Vancouver Canucks' 4 Most Impressive Stats Early in 2013-14
Their 11-7-2 record is a result of many factors and situations. The following statistics point to the Canucks' biggest strengths early on, and they have undoubtedly contributed to their success.
4. Blocked Shots
Not to take anything away from Roberto Luongo and his strong October (yes, you read that right), but his job becomes much easier when the Canucks in front of him sacrifice their bodies to stop the puck from getting to the net.
Through 20 games this season, the Canucks have blocked a total of 291 shots—good enough or sixth in the NHL. At this rate, they'll surpass last year's 48-game total in just 39 games.

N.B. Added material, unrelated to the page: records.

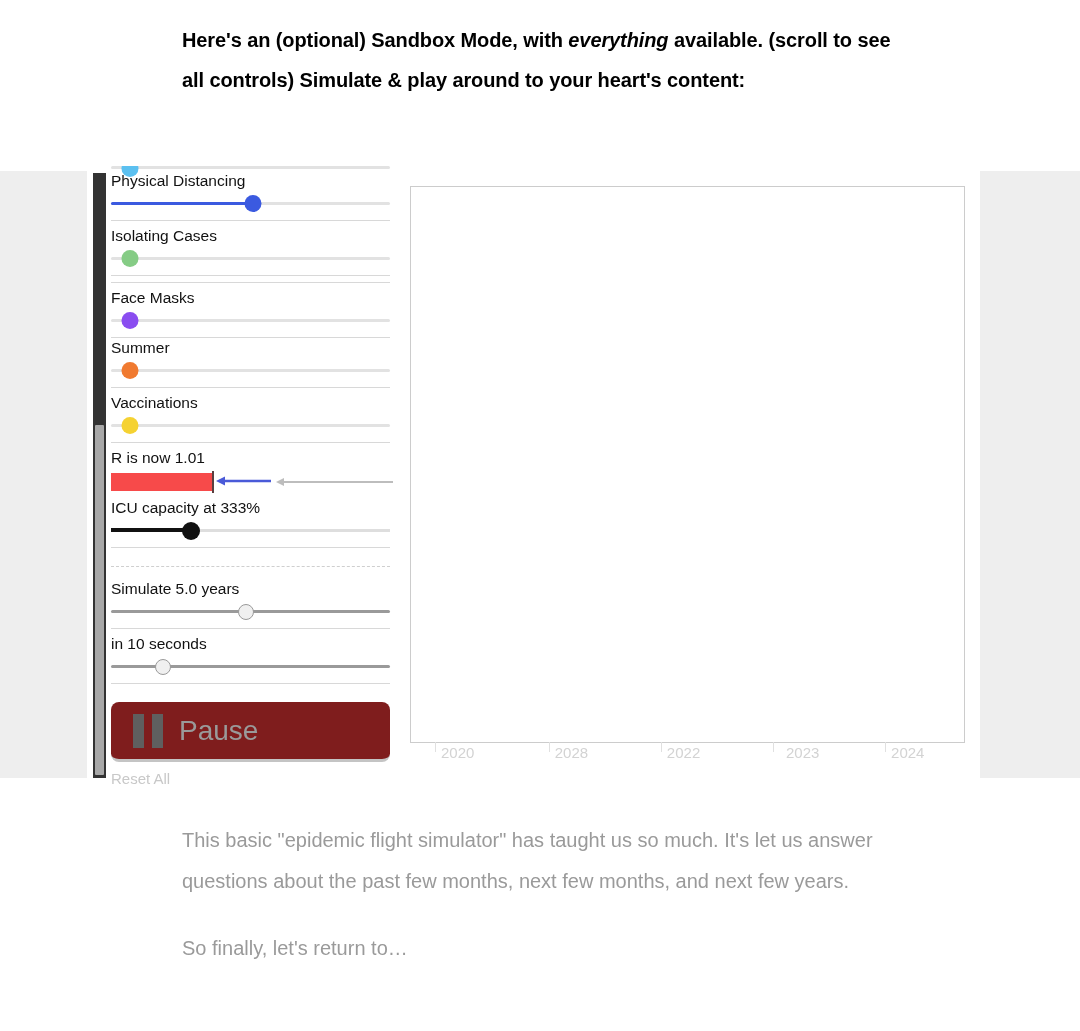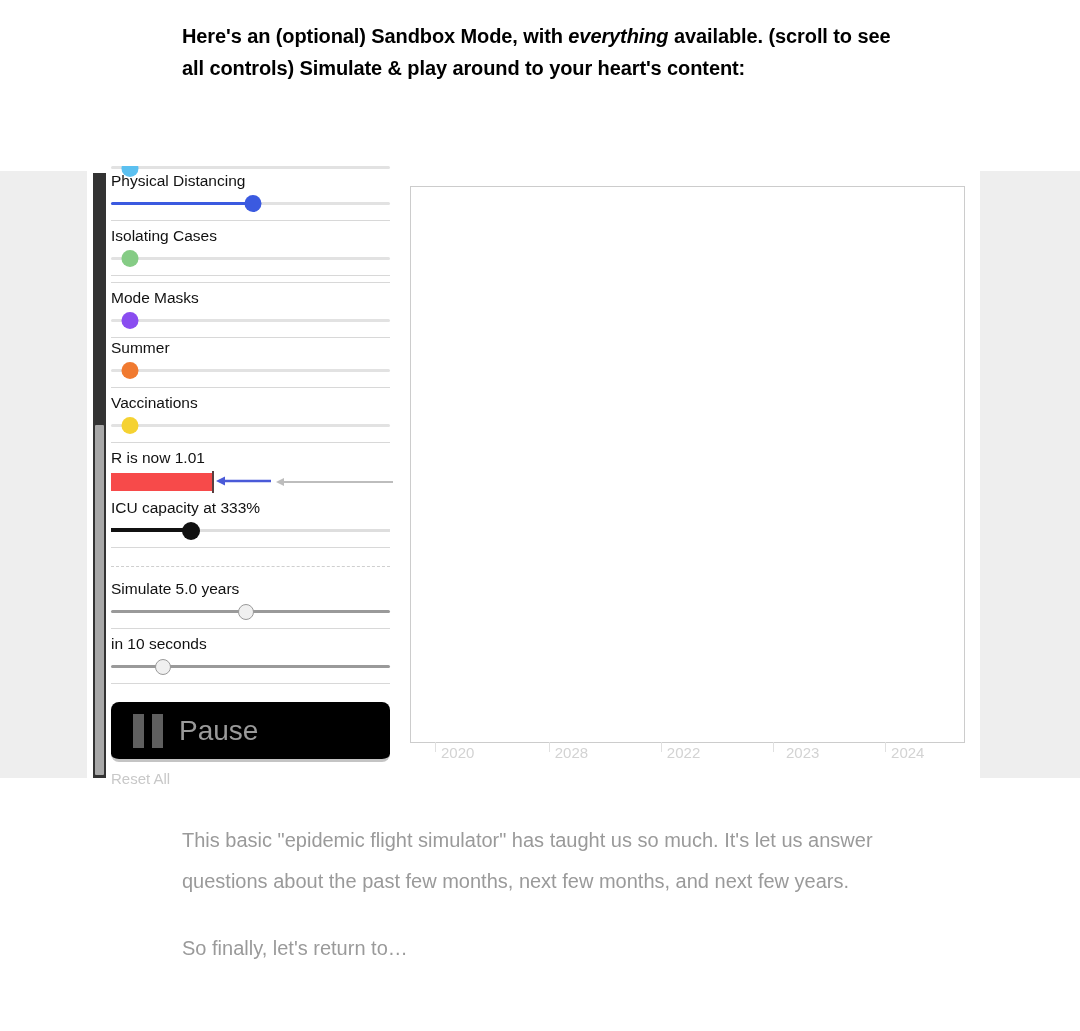"Here's an (optional) Sandbox Mode," .intro { line-height: 32px -> 40px }
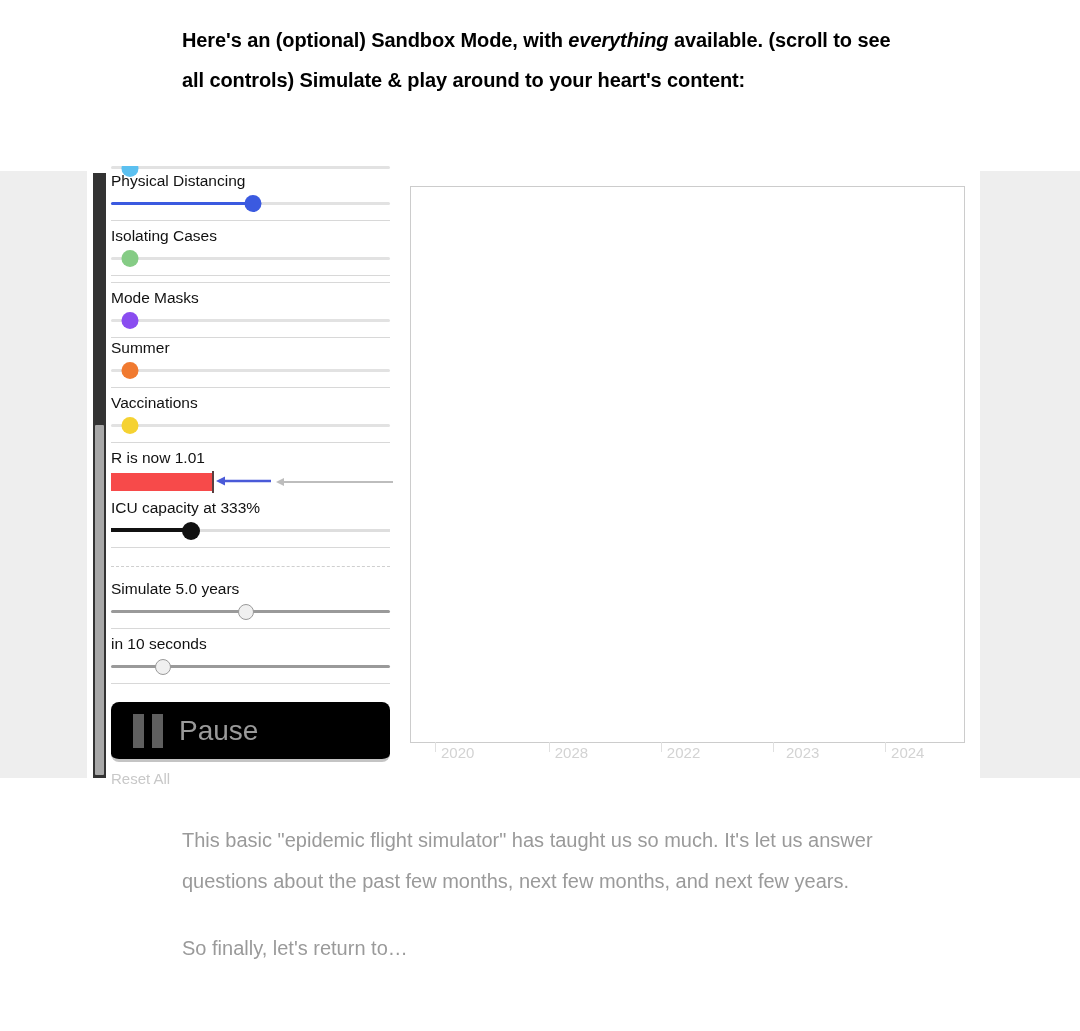"Mode Masks" div.ctl-label { text: Mode -> Face }
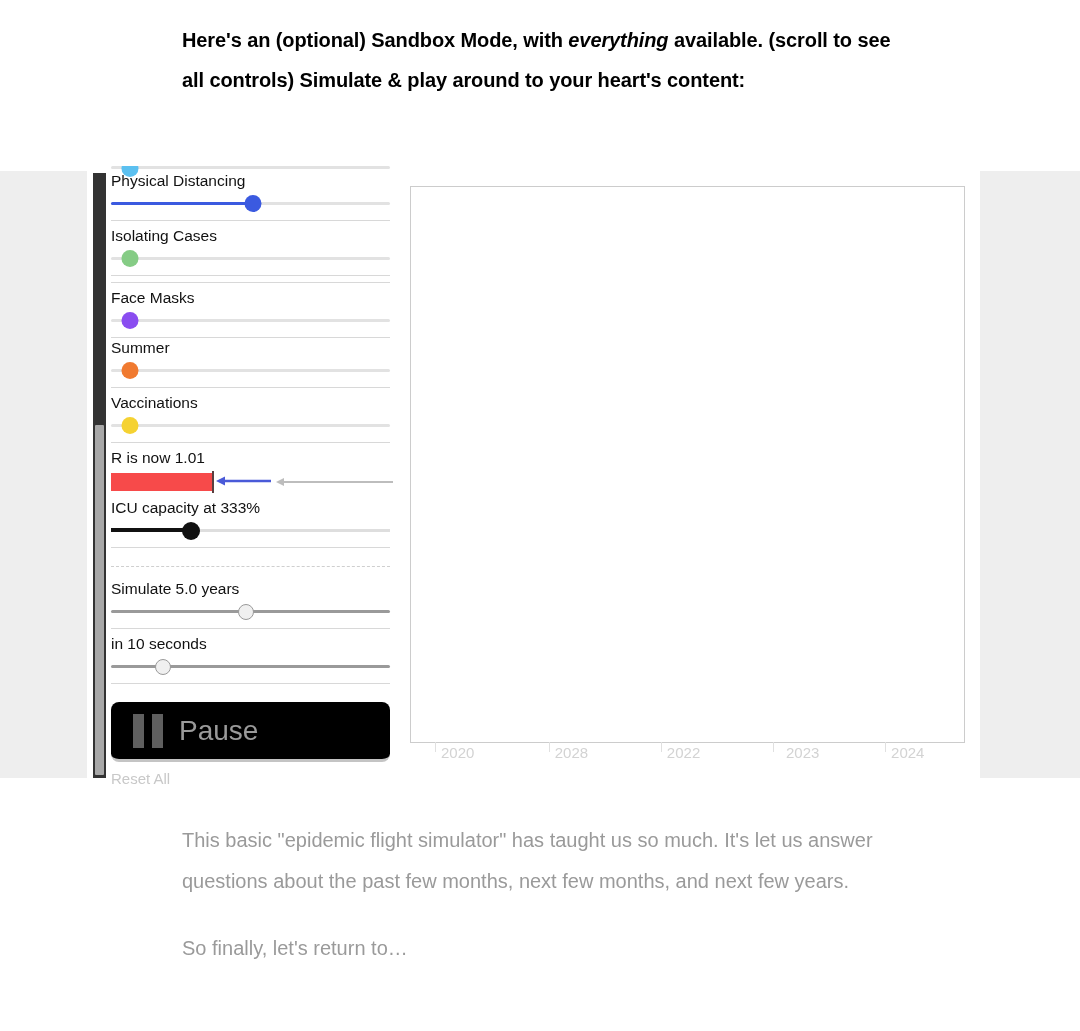"Pause" .pause-btn { background: #000000 -> #7f1d1d }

In the words of Wayne Gretzky, "You miss 100 percent of the shots you don't take."
The Canucks understand that philosophy, and they have performed accordingly with an average of 32 shots per game.
To reiterate how important shots are to success, the five teams in the league with more shots than the Canucks have a combined record of 58-23-13.
2. Road Record
There's no question that teams have a greater advantage at home than on the road. It's far easier to pick up the "W" when thousands of fans are cheering you on and the opposition had to travel the day prior.
Last year, just six out of 30 teams had more wins on the road than at home. The Vancouver Canucks are on pace to do just that this season.
Thirteen of the Canucks' 20 games this season have been on the road, including a grueling eastern trip in which they played seven games in 11 days and came out with a 5-1-1 record.
Overall, the Canucks' record away from home is 7-4-2 this season. The ability to enter another team's building and pick up the win is critical.
1. Penalty Kill
The Canucks currently sit in first in the NHL with a penalty kill rate of 89.4 percent (just seven goals against in 66 attempts), and they are tied for second with three short-handed goals.
Since 2000, just one team (the 2011-12 New Jersey Devils) has finished a season with a better PK.
Hockey is a physical sport, and players will cross the line; there's no way around it. The ability to shut down the opposition's power play (and even be a threat offensively) when that happens is what sets teams apart.